■ Activity:
Would you print the text from every entry below word for word, leaving the images themselves out of your answer?

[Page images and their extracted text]
☆ ☆ ☆ ☆ ☆ ☆ ☆
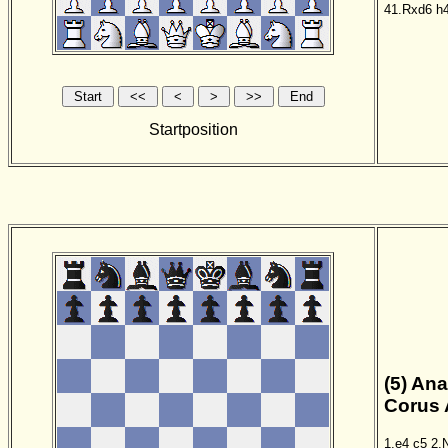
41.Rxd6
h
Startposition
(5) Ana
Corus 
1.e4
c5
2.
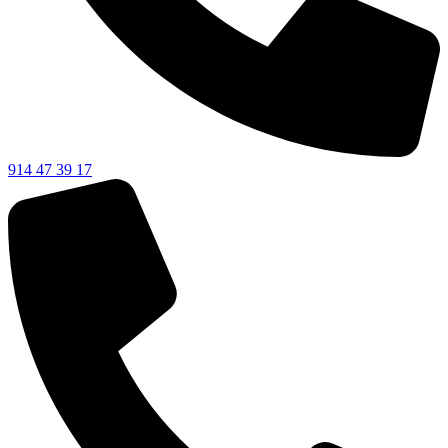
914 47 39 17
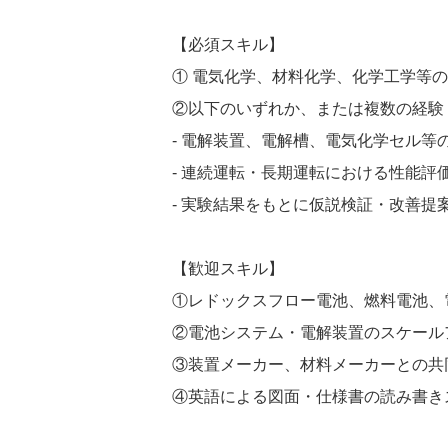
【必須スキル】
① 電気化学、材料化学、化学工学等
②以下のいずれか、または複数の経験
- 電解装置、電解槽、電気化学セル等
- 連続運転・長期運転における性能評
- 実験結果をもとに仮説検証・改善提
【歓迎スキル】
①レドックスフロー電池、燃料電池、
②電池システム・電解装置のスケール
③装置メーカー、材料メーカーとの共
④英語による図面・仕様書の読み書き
☆ ☆ ☆ ☆ ☆ ☆ ☆
■ Result for this task:
41.Rxd6
h
Startposition
(5) Ana
Corus 
1.e4
c5
2.
914 47 39 17
【必須スキル】
① 電気化学、材料化学、化学工学等
②以下のいずれか、または複数の経験
- 電解装置、電解槽、電気化学セル等
- 連続運転・長期運転における性能評
- 実験結果をもとに仮説検証・改善提
【歓迎スキル】
①レドックスフロー電池、燃料電池、
②電池システム・電解装置のスケール
③装置メーカー、材料メーカーとの共
④英語による図面・仕様書の読み書き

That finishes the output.